Garth, it seems like we're on similar paths any idea on gains you've experienced? Would you be able to give me a rough figure on what the head work to that extent might run?

Also, would 360 heads be a better choice due to the fact the valve sizes are already 1.88/1.60?
 
Main problem with 318 is cam & compression 340/360 heads just make compression worse, a closed chamber magnum type heads like EQ's would be a better over LA 340/360 open chamber. 273/318 come in closed and open chamber heads but even open chambers are smaller then 340/360. You have 302 heads port them put in 1.88-1.60 with performance valve job and some milling to raise compression it's all the heads you'll need.
 
Here's the basics of what I did with mine...
block bored .04 over
Keith Black "167 - 040" pistons
302 heads with 1.88 Int/1.6 exh stock 1.5 rockers
Comp Cam XE275HL
Edelbrock 7576 Performer RPM Air Gap Intake
Edelbrock 1406 600 cfm carb
TTI step headers
Electronic ignition w/ orange box

I don't recall how much was put in the head money wise.
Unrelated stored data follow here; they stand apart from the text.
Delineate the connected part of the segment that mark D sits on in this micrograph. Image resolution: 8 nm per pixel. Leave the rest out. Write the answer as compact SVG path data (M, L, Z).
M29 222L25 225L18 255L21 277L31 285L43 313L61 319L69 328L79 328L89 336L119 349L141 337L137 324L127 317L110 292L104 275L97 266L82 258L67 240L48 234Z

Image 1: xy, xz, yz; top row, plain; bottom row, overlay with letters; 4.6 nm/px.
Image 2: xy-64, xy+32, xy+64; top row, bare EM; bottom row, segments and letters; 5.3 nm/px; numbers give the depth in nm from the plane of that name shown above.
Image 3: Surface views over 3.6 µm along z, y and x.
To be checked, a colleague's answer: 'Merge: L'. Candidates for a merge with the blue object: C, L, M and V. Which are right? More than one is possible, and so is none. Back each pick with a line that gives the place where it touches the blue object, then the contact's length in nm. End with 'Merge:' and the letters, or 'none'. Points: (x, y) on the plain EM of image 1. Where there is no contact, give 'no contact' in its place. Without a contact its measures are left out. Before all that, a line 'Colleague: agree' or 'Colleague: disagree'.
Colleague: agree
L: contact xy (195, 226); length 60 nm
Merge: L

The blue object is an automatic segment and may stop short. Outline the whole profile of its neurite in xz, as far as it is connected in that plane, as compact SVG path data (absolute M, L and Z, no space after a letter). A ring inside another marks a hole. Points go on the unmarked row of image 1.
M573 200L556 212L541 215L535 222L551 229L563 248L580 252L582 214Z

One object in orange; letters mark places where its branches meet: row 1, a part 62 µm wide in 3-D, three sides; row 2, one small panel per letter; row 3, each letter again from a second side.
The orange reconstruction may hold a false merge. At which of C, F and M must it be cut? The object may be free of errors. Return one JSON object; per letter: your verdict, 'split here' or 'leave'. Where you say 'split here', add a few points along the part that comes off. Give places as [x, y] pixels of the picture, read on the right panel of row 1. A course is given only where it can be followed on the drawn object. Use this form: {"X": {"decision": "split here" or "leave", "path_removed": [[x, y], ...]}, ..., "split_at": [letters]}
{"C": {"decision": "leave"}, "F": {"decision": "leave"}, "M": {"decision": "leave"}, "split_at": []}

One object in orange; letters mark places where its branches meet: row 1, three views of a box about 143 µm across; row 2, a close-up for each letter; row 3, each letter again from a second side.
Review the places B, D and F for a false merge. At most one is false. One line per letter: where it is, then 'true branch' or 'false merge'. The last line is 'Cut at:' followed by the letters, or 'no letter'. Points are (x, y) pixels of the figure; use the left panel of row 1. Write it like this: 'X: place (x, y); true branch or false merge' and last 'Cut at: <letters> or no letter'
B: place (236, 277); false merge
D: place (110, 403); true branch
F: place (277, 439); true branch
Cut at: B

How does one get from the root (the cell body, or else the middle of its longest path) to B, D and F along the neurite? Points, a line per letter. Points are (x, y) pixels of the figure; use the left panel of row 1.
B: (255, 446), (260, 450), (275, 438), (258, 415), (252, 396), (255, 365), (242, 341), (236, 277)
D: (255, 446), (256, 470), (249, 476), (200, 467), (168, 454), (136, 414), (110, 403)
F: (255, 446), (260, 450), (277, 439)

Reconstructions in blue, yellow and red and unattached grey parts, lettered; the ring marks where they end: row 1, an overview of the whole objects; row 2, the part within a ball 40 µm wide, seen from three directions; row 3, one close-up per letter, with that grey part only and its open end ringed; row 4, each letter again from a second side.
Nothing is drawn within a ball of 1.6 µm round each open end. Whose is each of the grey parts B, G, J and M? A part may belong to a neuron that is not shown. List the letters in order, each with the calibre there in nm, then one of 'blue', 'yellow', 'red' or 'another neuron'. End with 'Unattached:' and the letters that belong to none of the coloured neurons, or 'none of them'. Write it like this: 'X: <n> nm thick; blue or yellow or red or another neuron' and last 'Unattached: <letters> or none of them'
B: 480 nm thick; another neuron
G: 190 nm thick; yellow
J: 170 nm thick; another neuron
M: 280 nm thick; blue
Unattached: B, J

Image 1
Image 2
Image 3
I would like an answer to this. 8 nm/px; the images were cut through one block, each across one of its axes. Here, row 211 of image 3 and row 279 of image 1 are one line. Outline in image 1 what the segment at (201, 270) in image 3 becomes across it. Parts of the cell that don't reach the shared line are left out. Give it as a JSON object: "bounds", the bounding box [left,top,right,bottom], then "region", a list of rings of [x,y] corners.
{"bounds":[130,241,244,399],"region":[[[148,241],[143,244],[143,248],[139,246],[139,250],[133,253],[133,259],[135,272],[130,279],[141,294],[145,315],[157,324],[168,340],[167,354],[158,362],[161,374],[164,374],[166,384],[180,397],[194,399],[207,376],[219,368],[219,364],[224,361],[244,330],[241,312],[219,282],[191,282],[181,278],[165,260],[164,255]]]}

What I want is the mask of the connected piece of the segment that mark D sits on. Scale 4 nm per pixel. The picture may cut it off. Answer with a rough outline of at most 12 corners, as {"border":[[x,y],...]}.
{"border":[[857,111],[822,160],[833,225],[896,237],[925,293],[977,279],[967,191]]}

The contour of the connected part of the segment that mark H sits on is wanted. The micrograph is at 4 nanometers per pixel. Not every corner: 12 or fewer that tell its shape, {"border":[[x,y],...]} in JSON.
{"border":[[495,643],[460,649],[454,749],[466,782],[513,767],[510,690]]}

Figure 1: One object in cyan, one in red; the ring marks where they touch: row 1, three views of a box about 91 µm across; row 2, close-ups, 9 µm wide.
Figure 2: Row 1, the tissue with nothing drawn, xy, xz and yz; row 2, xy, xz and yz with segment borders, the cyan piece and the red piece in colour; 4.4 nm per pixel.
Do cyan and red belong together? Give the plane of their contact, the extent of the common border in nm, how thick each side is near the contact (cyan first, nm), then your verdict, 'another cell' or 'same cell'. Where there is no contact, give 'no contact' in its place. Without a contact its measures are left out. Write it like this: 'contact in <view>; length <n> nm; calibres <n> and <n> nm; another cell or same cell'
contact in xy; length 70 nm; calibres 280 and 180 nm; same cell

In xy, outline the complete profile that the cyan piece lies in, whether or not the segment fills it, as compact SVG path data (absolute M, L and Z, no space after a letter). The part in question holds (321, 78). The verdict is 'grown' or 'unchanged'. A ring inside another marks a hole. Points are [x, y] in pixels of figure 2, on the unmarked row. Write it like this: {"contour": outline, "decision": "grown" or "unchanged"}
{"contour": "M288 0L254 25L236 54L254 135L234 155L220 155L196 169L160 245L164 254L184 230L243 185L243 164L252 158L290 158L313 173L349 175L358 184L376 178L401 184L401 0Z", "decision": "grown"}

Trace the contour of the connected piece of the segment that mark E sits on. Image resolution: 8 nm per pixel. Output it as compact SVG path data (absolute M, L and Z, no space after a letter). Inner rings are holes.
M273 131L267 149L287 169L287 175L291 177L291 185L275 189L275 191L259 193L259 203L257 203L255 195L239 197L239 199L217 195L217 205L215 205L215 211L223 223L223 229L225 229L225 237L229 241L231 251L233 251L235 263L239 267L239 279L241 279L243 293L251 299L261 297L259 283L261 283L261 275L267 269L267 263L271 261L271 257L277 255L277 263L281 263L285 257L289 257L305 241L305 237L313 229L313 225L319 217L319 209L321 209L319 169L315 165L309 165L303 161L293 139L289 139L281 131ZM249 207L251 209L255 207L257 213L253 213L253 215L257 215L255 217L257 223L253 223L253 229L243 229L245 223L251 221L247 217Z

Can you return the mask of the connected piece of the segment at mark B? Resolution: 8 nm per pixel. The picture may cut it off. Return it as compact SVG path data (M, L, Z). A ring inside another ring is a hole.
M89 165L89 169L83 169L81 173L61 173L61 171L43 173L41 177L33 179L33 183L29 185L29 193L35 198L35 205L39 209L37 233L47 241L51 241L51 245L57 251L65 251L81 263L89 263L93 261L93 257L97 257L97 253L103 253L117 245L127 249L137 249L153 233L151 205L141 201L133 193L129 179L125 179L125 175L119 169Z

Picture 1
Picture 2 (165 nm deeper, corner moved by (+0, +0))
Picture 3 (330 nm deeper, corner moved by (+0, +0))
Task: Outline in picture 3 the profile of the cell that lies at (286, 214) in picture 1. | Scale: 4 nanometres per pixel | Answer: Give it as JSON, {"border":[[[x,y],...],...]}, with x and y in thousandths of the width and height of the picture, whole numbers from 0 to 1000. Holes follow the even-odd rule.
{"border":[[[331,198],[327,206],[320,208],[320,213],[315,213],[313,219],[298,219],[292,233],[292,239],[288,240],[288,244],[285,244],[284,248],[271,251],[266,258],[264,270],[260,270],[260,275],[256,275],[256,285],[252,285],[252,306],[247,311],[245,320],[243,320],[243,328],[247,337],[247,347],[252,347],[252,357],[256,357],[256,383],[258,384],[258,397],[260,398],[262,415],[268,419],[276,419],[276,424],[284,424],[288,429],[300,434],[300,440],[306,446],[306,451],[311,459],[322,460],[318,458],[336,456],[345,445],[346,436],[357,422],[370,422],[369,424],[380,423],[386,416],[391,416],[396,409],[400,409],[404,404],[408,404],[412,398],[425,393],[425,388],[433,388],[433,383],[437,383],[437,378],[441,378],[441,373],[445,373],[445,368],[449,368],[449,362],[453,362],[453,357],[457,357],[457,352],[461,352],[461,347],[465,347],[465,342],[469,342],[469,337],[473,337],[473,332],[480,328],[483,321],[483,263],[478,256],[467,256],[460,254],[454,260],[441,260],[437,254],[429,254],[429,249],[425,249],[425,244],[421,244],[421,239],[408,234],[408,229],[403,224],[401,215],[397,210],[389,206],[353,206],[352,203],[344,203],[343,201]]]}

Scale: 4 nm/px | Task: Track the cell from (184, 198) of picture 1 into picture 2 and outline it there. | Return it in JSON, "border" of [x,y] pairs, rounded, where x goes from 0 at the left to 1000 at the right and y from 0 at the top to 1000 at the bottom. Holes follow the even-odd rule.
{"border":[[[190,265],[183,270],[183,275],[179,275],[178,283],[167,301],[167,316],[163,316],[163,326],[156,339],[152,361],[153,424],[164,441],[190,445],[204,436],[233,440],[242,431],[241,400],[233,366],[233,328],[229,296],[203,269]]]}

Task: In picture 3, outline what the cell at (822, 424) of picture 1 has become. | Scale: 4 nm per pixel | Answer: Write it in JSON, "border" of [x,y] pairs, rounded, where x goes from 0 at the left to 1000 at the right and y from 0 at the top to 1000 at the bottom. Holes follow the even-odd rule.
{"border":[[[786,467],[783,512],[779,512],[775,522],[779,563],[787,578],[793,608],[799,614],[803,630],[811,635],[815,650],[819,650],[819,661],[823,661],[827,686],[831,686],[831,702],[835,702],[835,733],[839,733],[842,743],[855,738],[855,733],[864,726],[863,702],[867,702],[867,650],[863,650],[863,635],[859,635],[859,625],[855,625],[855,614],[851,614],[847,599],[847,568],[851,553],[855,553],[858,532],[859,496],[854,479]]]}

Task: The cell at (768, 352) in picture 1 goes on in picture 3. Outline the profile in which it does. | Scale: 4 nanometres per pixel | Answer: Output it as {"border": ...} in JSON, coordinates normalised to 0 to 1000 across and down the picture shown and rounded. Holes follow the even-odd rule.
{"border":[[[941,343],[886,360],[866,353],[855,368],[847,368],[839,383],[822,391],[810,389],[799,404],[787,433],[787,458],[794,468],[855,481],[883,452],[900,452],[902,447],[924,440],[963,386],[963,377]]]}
The 1.88/1.6 were already in it when I got it and I port matched them myself. I think the thing that made the biggest difference that I did was the kb pistons. I don't know what my hp numbers are, but I would say conservatively 300, hopefully 400, but realistically, somewhere in the middle.
 
I say don't get the big valves. First of all, you would have to notch the cylinders to prevent valve shrouding. Second of all, you wont need that breathing capability with this budget build.

Porting will be helpful if you don't go overboard.

Stock 318 manifolds just plain SUCK. Get rid of them, they will hold you back. There are a few options for headers to choose from. they will really help the teen over stock manifolds.